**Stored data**
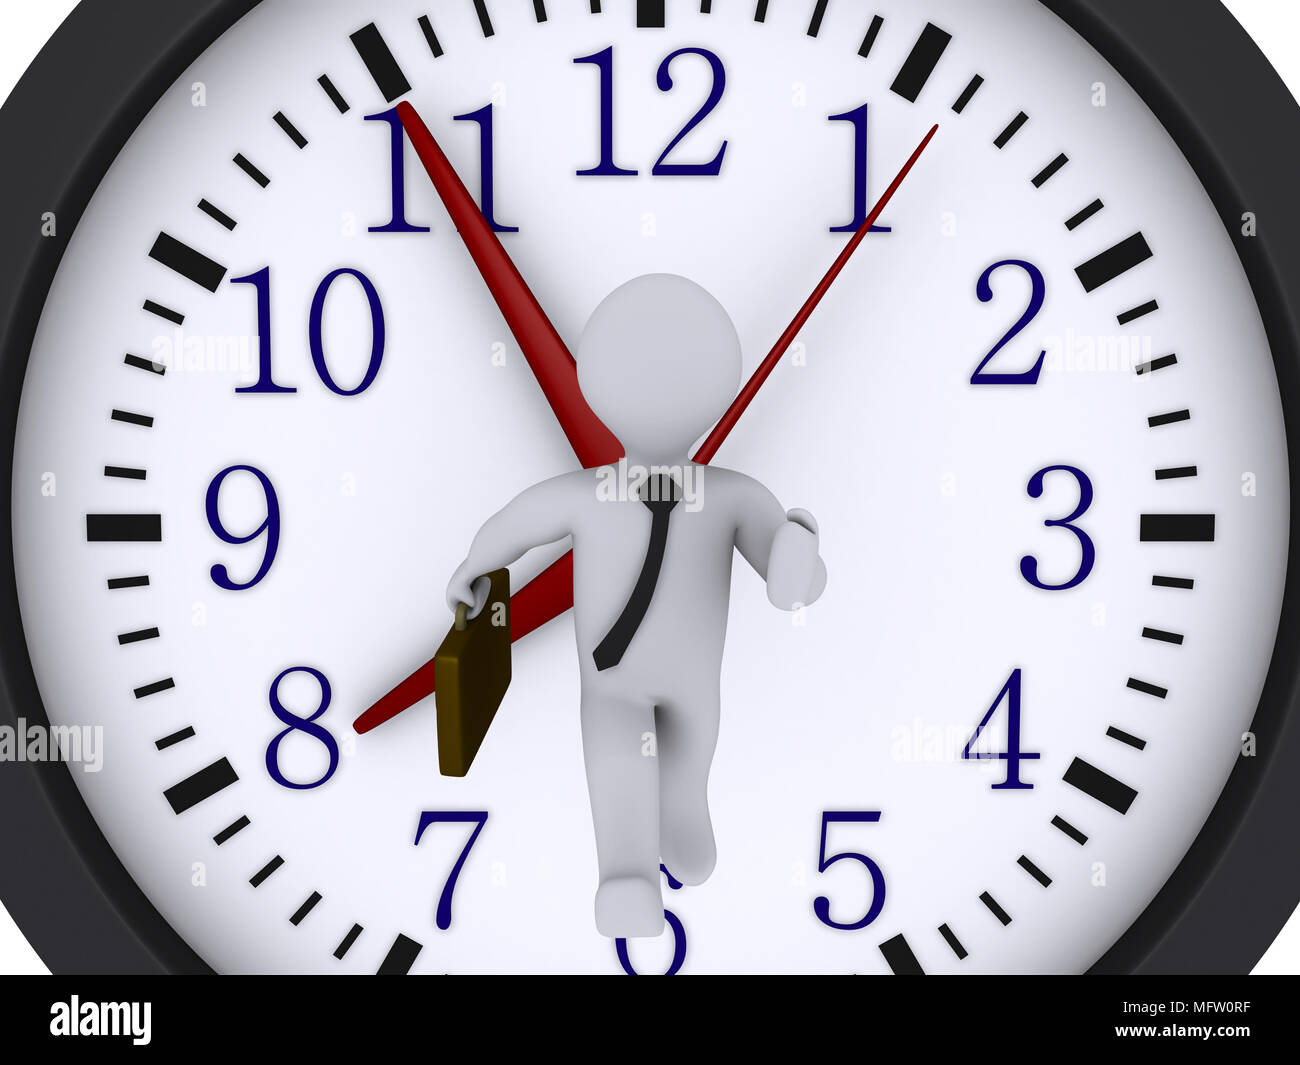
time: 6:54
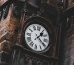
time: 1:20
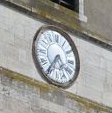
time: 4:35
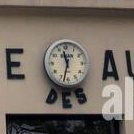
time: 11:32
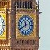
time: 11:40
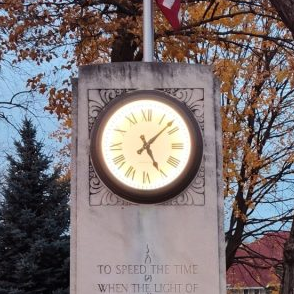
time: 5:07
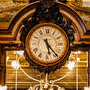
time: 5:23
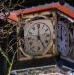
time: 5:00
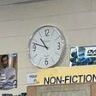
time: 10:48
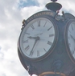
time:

**Task to carry out**
Transcribe every line of the records above verbatim, omitting the images themselves.

**Output**
time: 6:54
time: 1:20
time: 4:35
time: 11:32
time: 11:40
time: 5:07
time: 5:23
time: 5:00
time: 10:48
time:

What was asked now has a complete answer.